Brett Favre Explains ‘Secret RPO’ Packers Plays to Jon Gruden [WATCH]

Getty Brett Favre during his time with the Packers

RPO has been the biggest buzz word in the NFL over the last two years. The Philadelphia Eagles basically won a Super Bowl predicated on it in 2018. But what is it? Where did it come from? Well, it stands for Run-Pass Option (RPO) and Brett Favre may have invented it.

Favre sat down with Jon Gruden in 2018 for a special one-hour show on ESPN where they highlighted key moments and plays from Favre’s 20-year NFL career. In it, Gruden spends some time in the film room with the former Packers quarterback and the two dissect personnel and break down plays. At one point, Favre stops the tape and accurately diagnoses an RPO. Then, he proceeds to tell Gruden how he snuck it into the Packers’ playbook.

“This wasn’t a running play. We never tagged this,” Favre told Gruden. “I started seeing this at practice. I get up there [to the line of scrimmage] and it’s a run play and I got nothing to think about, just hand it off. Not only was I kind of bored with the hand-offs, but I was trying to be creative and spice it up. But I thought to myself, ‘Damn, that guy is wide open.'”

For those unclear on what exactly an RPO means, it’s a called run play with a pass option. The offensive line is set for the quarterback to hand it off to the running back and they are locked down in the trenches, in run-blocking mode. The quarterback, based on what he sees from the defensive alignment, can change the call to a pass at the line of scrimmage.

Favre was a master at it and now it makes sense. He used secret hand signals on the field, wagging two fingers down to switch to a pass, and sometimes didn’t clue his coaching staff in on what he was doing. The Packers worked on the RPO in practice and called it “The Look.” Mike Sherman was the head coach in Green Bay at the time.

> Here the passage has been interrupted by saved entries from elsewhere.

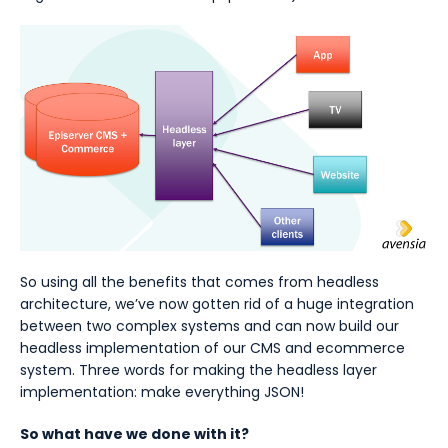
So using all the benefits that comes from headless
architecture, we’ve now gotten rid of a huge integration
between two complex systems and can now build our
headless implementation of our CMS and ecommerce
system. Three words for making the headless layer
implementation: make everything JSON!
So what have we done with it?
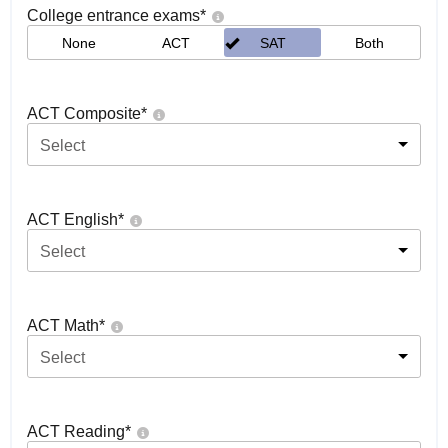
College entrance exams
*
None
ACT
SAT
Both
ACT Composite
*
Select
ACT English
*
Select
ACT Math
*
Select
ACT Reading
*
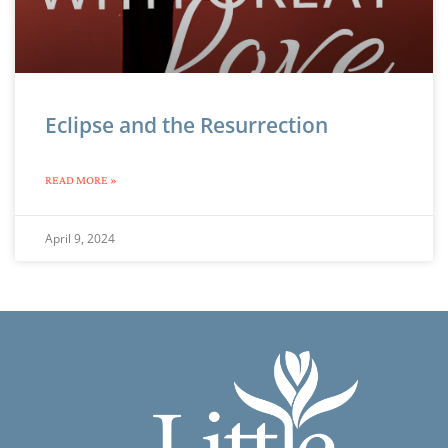
Eclipse and the Resurrection
READ MORE »
April 9, 2024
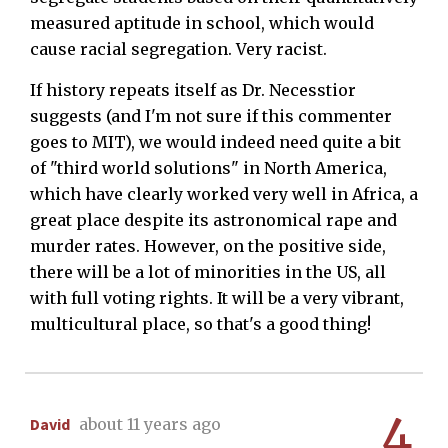
measured aptitude in school, which would
cause racial segregation. Very racist.
If history repeats itself as Dr. Necesstior
suggests (and I'm not sure if this commenter
goes to MIT), we would indeed need quite a bit
of "third world solutions" in North America,
which have clearly worked very well in Africa, a
great place despite its astronomical rape and
murder rates. However, on the positive side,
there will be a lot of minorities in the US, all
with full voting rights. It will be a very vibrant,
multicultural place, so that's a good thing!
4
David
about 11 years ago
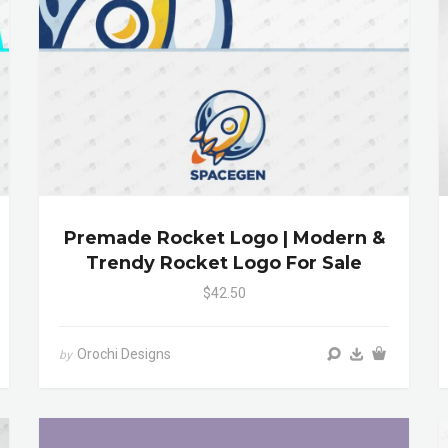
Premade Rocket Logo | Modern &
Trendy Rocket Logo For Sale
$42.50
Orochi Designs
by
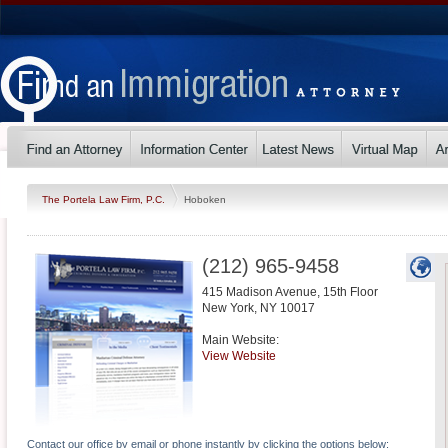
The Portela Law Firm, P.C.
Hoboken
(212) 965-9458
415 Madison Avenue, 15th Floor
New York
,
NY
10017
Main Website:
View Website
Contact our office by email or phone instantly by clicking the options below:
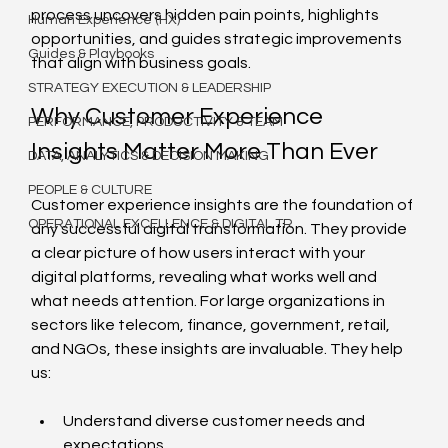
process uncovers hidden pain points, highlights 
Human Experience (HX)
opportunities, and guides strategic improvements 
Guides & Playbooks
that align with business goals.
STRATEGY EXECUTION & LEADERSHIP
Why Customer Experience 
PERFORMANCE, PRODUCTIVITY & TEAM
Insights Matter More Than Ever
DATA, ANALYTICS & DECISION MAKING
PEOPLE & CULTURE
Customer experience insights are the foundation of 
OPERATIONAL EXCELLENCE & DIGITAL TR
any successful digital transformation. They provide 
a clear picture of how users interact with your 
digital platforms, revealing what works well and 
what needs attention. For large organizations in 
sectors like telecom, finance, government, retail, 
and NGOs, these insights are invaluable. They help 
us:
Understand diverse customer needs and 
expectations.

“I’m going to show him it works before I ask. If you ask permission, you get all these old coaches, oh we’re going to do it the way it’s supposed to be done,” Favre told Gruden. “In practice, I was like, ‘Hey, if the defender runs away from you, no matter what, just run a one-step slant. We called it a look. I’d walk up and do one of these [wagging two fingers] and say, I got it.’”

The RPO was a big reason why the Eagles won the franchise’s first-ever Super Bowl in 2018 and they used it to perfection in the NFC Championship Game against the Minnesota Vikings. Then-quarterbacks coach John DeFilippo used it particularly well on third-and-short situations, according to The Ringer.

With the 49-year-old Favre back in the news for a now-deleted Instagram post announcing his unretirement, it’s another feather to put in the Hall of Famer’s cap. The veteran quarterback was diagnosing and calling for the RPO way before it was the latest trend. Now, the play has quickly become the norm.

Unless, of course, you agree with Pat Fitzgerald. The Northwestern coach called it the “purest form of communism.”